Her first show in New York was at the Reese Paley Gallery in SoHo in 1971. Her relationship with the Paula Cooper Gallery began a year later, when she took part in a poetry reading there, and a solo show of her innovative steel plate paintings followed soon after.

James Joyce once said that "mistakes are our portals of discovery." Between making mistakes on graph paper or soiling it with spilled coffee, Bartlett decided she needed a hard surface that could be cleaned and reworked. "I wanted a unit that could go around corners on the wall, stack for shipping. If you made a painting and wanted it to be longer, you could add plates," she told Ms. Murray.

After "Rhapsody," the artist moved back and forth between abstraction and figuration, questioning their opposition, "from Minimalist vigor into Postminimalist free-spiritedness and on to Maximalist exuberance, exploring various materials," wrote Mr. Ottmann in the catalog for the Parrish show.

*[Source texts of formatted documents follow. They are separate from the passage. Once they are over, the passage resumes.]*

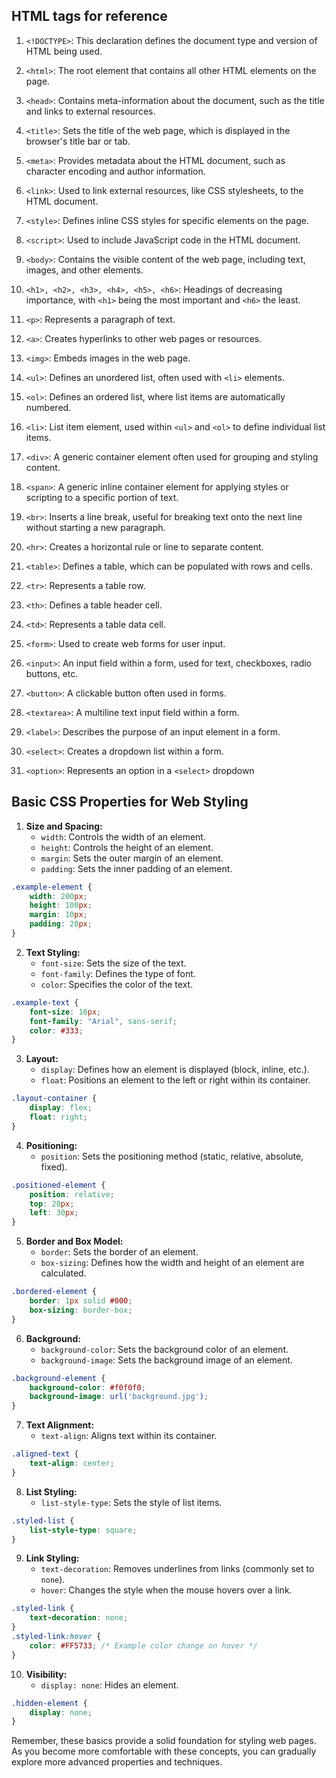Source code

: ## HTML tags for reference

1. `<!DOCTYPE>`: This declaration defines the document type and version of HTML being used.

2. `<html>`: The root element that contains all other HTML elements on the page.

3. `<head>`: Contains meta-information about the document, such as the title and links to external resources.

4. `<title>`: Sets the title of the web page, which is displayed in the browser's title bar or tab.

5. `<meta>`: Provides metadata about the HTML document, such as character encoding and author information.

6. `<link>`: Used to link external resources, like CSS stylesheets, to the HTML document.

7. `<style>`: Defines inline CSS styles for specific elements on the page.

8. `<script>`: Used to include JavaScript code in the HTML document.

9. `<body>`: Contains the visible content of the web page, including text, images, and other elements.

10. `<h1>, <h2>, <h3>, <h4>, <h5>, <h6>`: Headings of decreasing importance, with `<h1>` being the most important and `<h6>` the least.

11. `<p>`: Represents a paragraph of text.

12. `<a>`: Creates hyperlinks to other web pages or resources.

13. `<img>`: Embeds images in the web page.

14. `<ul>`: Defines an unordered list, often used with `<li>` elements.

15. `<ol>`: Defines an ordered list, where list items are automatically numbered.

16. `<li>`: List item element, used within `<ul>` and `<ol>` to define individual list items.

17. `<div>`: A generic container element often used for grouping and styling content.

18. `<span>`: A generic inline container element for applying styles or scripting to a specific portion of text.

19. `<br>`: Inserts a line break, useful for breaking text onto the next line without starting a new paragraph.

20. `<hr>`: Creates a horizontal rule or line to separate content.

21. `<table>`: Defines a table, which can be populated with rows and cells.

22. `<tr>`: Represents a table row.

23. `<th>`: Defines a table header cell.

24. `<td>`: Represents a table data cell.

25. `<form>`: Used to create web forms for user input.

26. `<input>`: An input field within a form, used for text, checkboxes, radio buttons, etc.

27. `<button>`: A clickable button often used in forms.

28. `<textarea>`: A multiline text input field within a form.

29. `<label>`: Describes the purpose of an input element in a form.

30. `<select>`: Creates a dropdown list within a form.

31. `<option>`: Represents an option in a `<select>` dropdown

## Basic CSS Properties for Web Styling

1. **Size and Spacing:**
   - `width`: Controls the width of an element.
   - `height`: Controls the height of an element.
   - `margin`: Sets the outer margin of an element.
   - `padding`: Sets the inner padding of an element.

```css
.example-element {
    width: 200px;
    height: 100px;       
    margin: 10px;
    padding: 20px;
} 
```

2. **Text Styling:**
   - `font-size`: Sets the size of the text.
   - `font-family`: Defines the type of font.
   - `color`: Specifies the color of the text.

```css
.example-text {
    font-size: 16px;
    font-family: "Arial", sans-serif;
    color: #333;
}
```

3. **Layout:**
   - `display`: Defines how an element is displayed (block, inline, etc.).
   - `float`: Positions an element to the left or right within its container.
```css
.layout-container {
    display: flex;
    float: right;
}

```

4. **Positioning:**
   - `position`: Sets the positioning method (static, relative, absolute, fixed).
```css
.positioned-element {
    position: relative;
    top: 20px;
    left: 30px;
}
```

5. **Border and Box Model:**
   - `border`: Sets the border of an element.
   - `box-sizing`: Defines how the width and height of an element are calculated.
```css
.bordered-element {
    border: 1px solid #000;
    box-sizing: border-box;
}
```

6. **Background:**
   - `background-color`: Sets the background color of an element.
   - `background-image`: Sets the background image of an element.
```css
.background-element {
    background-color: #f0f0f0;
    background-image: url('background.jpg');
}
```

7. **Text Alignment:**
   - `text-align`: Aligns text within its container.
```css
.aligned-text {
    text-align: center;
}
```

8. **List Styling:**
   - `list-style-type`: Sets the style of list items.
```css
.styled-list {
    list-style-type: square;
}
```

9. **Link Styling:**
   - `text-decoration`: Removes underlines from links (commonly set to `none`).
   - `hover`: Changes the style when the mouse hovers over a link.
```css
.styled-link {
    text-decoration: none;
}
.styled-link:hover {
    color: #FF5733; /* Example color change on hover */
}
```

10. **Visibility:**
    - `display: none`: Hides an element.
```css
.hidden-element {
    display: none;
}
```

Remember, these basics provide a solid foundation for styling web pages. As you become more comfortable with these concepts, you can gradually explore more advanced properties and techniques.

"That’s the only thing I could never figure out, what figurative meant," Bartlett said during her conversation with Ms. Murray. "If a painting is white with a red square in the center, it’s a red square. That is a thing. That is just as figurative to me as a blooming peony."

The house, a recurring image and theme in her work, first appeared in "House Piece" from 1970. "A house is basically a square and a triangle within a rectangle," she told the California gallerist and art consultant Leisa Austin. "It exudes a human presence, but it is totally abstract."

In 2007, working from her own photographs, she painted a series of large diptychs of the shores, skies, marsh grass, and houses, including her own, in and around Amagansett. She used graining brushes constructed with multiple bristle groups to freely paint crosshatched marks that partially obscure her imagery. "So I liberated myself from the dot, but not from the grid," she said in an interview for the Parrish exhibition catalog.

In 1985, the Walker Art Center in Minneapolis organized a retrospective exhibition that subsequently traveled to the Nelson-Atkins Museum of Art, in Kansas City, Mo., the Brooklyn Museum, the La Jolla Museum of Contemporary Arts, and the Museum of Art, Carnegie Institute, Pittsburgh. In that same year, the artist published an autobiographical novel called "A History of the Universe." 

"Celebrated painter Bartlett's first novel is, not surprisingly, a visual work that presents a series of memories, impressions, descriptions of individuals and snatches of conversations. The result is a colorful design that is sometimes representational, sometimes abstract," said Publishers Weekly.